Handling User Input with Django Forms
1. Why Not Just Read request.POST Directly?
When a user submits an HTML form, the data arrives in request.POST — a dictionary of raw strings. You could read it directly, but doing so is dangerous: there is no type conversion, no validation, and no protection against malformed input. Django Forms solve all three problems in one structured layer.
2. Creating a Django Form
Create a forms.py file inside your blog app:
# blog/forms.py
from django import forms
class CommentForm(forms.Form):
# Each field defines the data type, constraints, and widget to render.
name = forms.CharField(
max_length=100,
widget=forms.TextInput(attrs={'placeholder': 'Your name'})
)
email = forms.EmailField(
widget=forms.EmailInput(attrs={'placeholder': '[email protected]'})
)
body = forms.CharField(
widget=forms.Textarea(attrs={'rows': 4, 'placeholder': 'Your comment...'})
)
3. Processing a Form in a View
A view that handles a form must deal with two cases: the initial page load (GET request, show a blank form) and the form submission (POST request, validate and process the data). This pattern is called the GET/POST split:
# blog/views.py
from django.shortcuts import render, redirect
from .forms import CommentForm
def add_comment(request, post_slug):
if request.method == 'POST':
# Bind the form to the submitted data
form = CommentForm(request.POST)
if form.is_valid():
# form.cleaned_data is a dictionary of validated, type-cast values
name = form.cleaned_data['name']
email = form.cleaned_data['email']
body = form.cleaned_data['body']
# ... save the comment to the database here ...
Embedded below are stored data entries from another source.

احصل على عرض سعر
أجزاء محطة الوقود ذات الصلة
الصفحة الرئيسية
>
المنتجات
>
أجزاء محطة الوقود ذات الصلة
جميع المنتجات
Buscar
return redirect('post_detail', slug=post_slug)
# If form is invalid, fall through and re-render with errors shown
else:
# GET request: show an empty form
form = CommentForm()
return render(request, 'blog/add_comment.html', {'form': form})
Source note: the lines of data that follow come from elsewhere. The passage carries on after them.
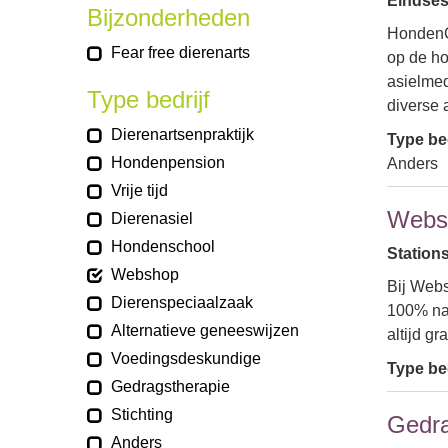
Eindses
Bijzonderheden
HondenC
Fear free dierenarts
op de ho
asielme
Type bedrijf
diverse
Dierenartsenpraktijk
Type bed
Hondenpension
Anders
Vrije tijd
Webs
Dierenasiel
Hondenschool
Stations
Webshop
Bij Webs
Dierenspeciaalzaak
100% nat
Alternatieve geneeswijzen
altijd g
Voedingsdeskundige
Type bed
Gedragstherapie
Stichting
Gedra
Anders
4. Rendering the Form in a Template
<!-- templates/blog/add_comment.html -->
{% extends "blog/base.html" %}
{% block content %}
<h1>Leave a Comment</h1>
<form method="post">
{% csrf_token %}
{{ form.as_p }}
<button type="submit">Submit</button>
</form>
{% endblock %}
{% csrf_token %} injects a hidden security token into every POST form. Django validates this token on submission to prevent Cross-Site Request Forgery attacks — an attacker on another website cannot forge form submissions to your site because they cannot know this token. Never omit it.
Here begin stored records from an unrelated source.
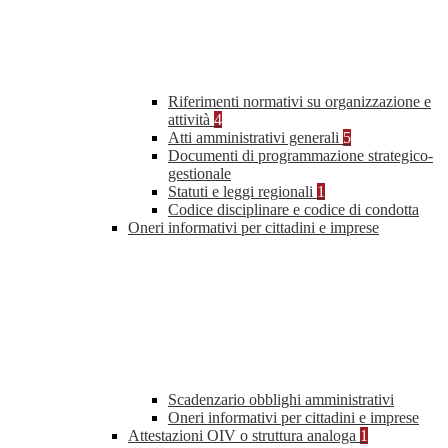
Riferimenti normativi su organizzazione e
attività
4
Atti amministrativi generali
5
Documenti di programmazione strategico-
gestionale
Statuti e leggi regionali
1
Codice disciplinare e codice di condotta
Oneri informativi per cittadini e imprese
Scadenzario obblighi amministrativi
Oneri informativi per cittadini e imprese
Attestazioni OIV o struttura analoga
1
{{ form.as_p }} renders every field wrapped in a <p> tag, including error messages when validation fails. You can also render fields individually for full layout control:
<div class="field">
<label for="{{ form.name.id_for_label }}">Your Name</label>
{{ form.name }}
{% if form.name.errors %}
<ul class="errors">
{% for error in form.name.errors %}<li>{{ error }}</li>{% endfor %}
</ul>
{% endif %}
</div>
5. ModelForm — The Shortcut for Model-Based Forms
If your form maps directly to a model (which it usually does), use a ModelForm instead. It auto-generates fields from the model definition, so you do not duplicate code:
# blog/forms.py
from django import forms
from .models import Post
class PostForm(forms.ModelForm):
class Meta:
model = Post
# List the fields to include in the form
fields = ['title', 'slug', 'body', 'published']
widgets = {
'body': forms.Textarea(attrs={'rows': 10}),
}
# blog/views.py — create a new post
from django.contrib.auth.decorators import login_required
from .forms import PostForm
@login_required
def create_post(request):
if request.method == 'POST':
form = PostForm(request.POST)
if form.is_valid():
post = form.save(commit=False) # Don't save to DB yet
post.author = request.user # Attach the logged-in user
post.save() # Now save
return redirect('post_detail', slug=post.slug)
else:
form = PostForm()
return render(request, 'blog/create_post.html', {'form': form})
commit=False is a powerful ModelForm feature: it creates the model instance in memory without writing to the database, letting you modify fields (like setting author) before the final save().